Kat (Debra Messing) is attending her sister’s wedding in London. Her ex-fiancé, who inexcusably dumped her two years previously, is the best man. Kat hires a male escort to be her date for the wedding in an attempt to make her ex jealous. While the whole idea of flying a strange man overseas (a hustler no less) is unbelievably dangerous, Kat is quickly put at ease when she meets her man-for-hire. Nick (Dermot Mulroney) is the perfect man, both charming and handsome.

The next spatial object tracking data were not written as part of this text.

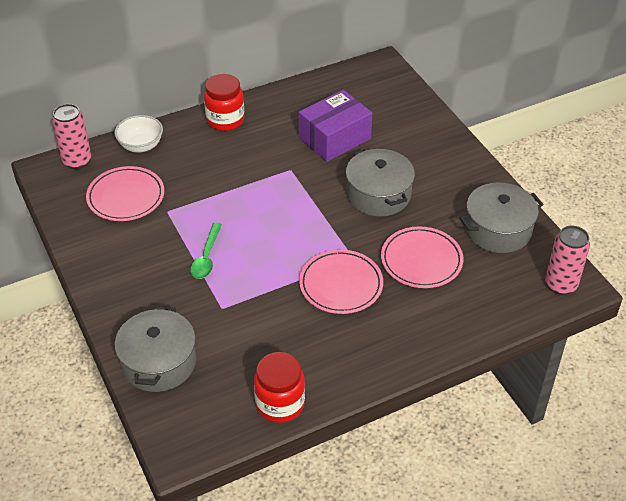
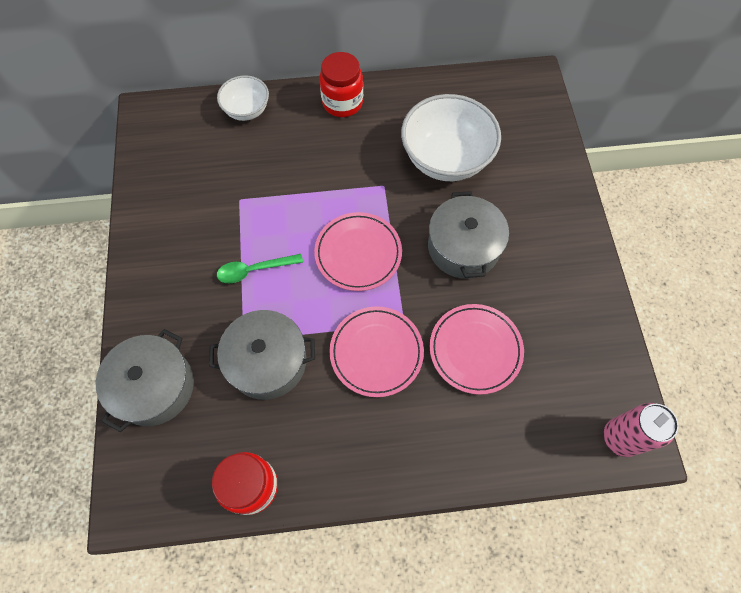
camera: 20 degrees right, 20 degrees up
(77, 161) = (179, 111): pink can -> none
(126, 197) = (207, 169): pink plate -> pink plate (358, 253)
(206, 257) = (254, 270): green spoon -> green spoon turned 45 degrees clockwise
(334, 138) = (446, 159): purple box -> white bowl
(498, 230) = (577, 337): grey pot -> grey pot (267, 361)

Predictably, Kat and Nick fall in love, but for no apparent reason. I’m not kidding – I think there was a scene missing. You know the one, where someone in the wedding party discovers that Nick is a hooker and blows (no pun intended) his cover, but then they persevere and fall in love anyway. It’s not there. In fact, there is no plausible explanation why these two people would fall in love except that it’s an hour into the movie and nothing’s happened yet. You might as well get the two leads together to end this trainwreck.

Messing and Mulroney have absolutely no on-screen chemistry. Messing plays the exact same character she does on her sitcom Will and Grace – a neurotic, self-absorbed New Yorker. Mulroney gives a sad portrayal of a hustler who is bored with his profession, but the movie never touches on that. Instead they portray him as a hooker Yoda, who dispenses words of wisdom to members of Kat’s family. It’s almost as if he became a prostitute out of philanthropic goodwill. Nick’s uncanny ability to read people’s weaknesses and then become the ideal of what that person needs is just sad, not sexy.

The movie tries to fulfil a stereotypical female fantasy – that a woman can buy the perfect man just like she would a pair of Manolo Blahniks. It borrows from every romantic comedy you’ve ever seen – the Pretty Woman cackle, the Shall We Dance tango number, the Notting Hill British charm – but The Wedding Date leaves out the sexual tension that made those movies watchable. With no conflict, there is no resolution. Without a resolution, there is no love story.

So with the power vested in me, I pronounce this the worst movie I have ever seen. You may now leave the theatre.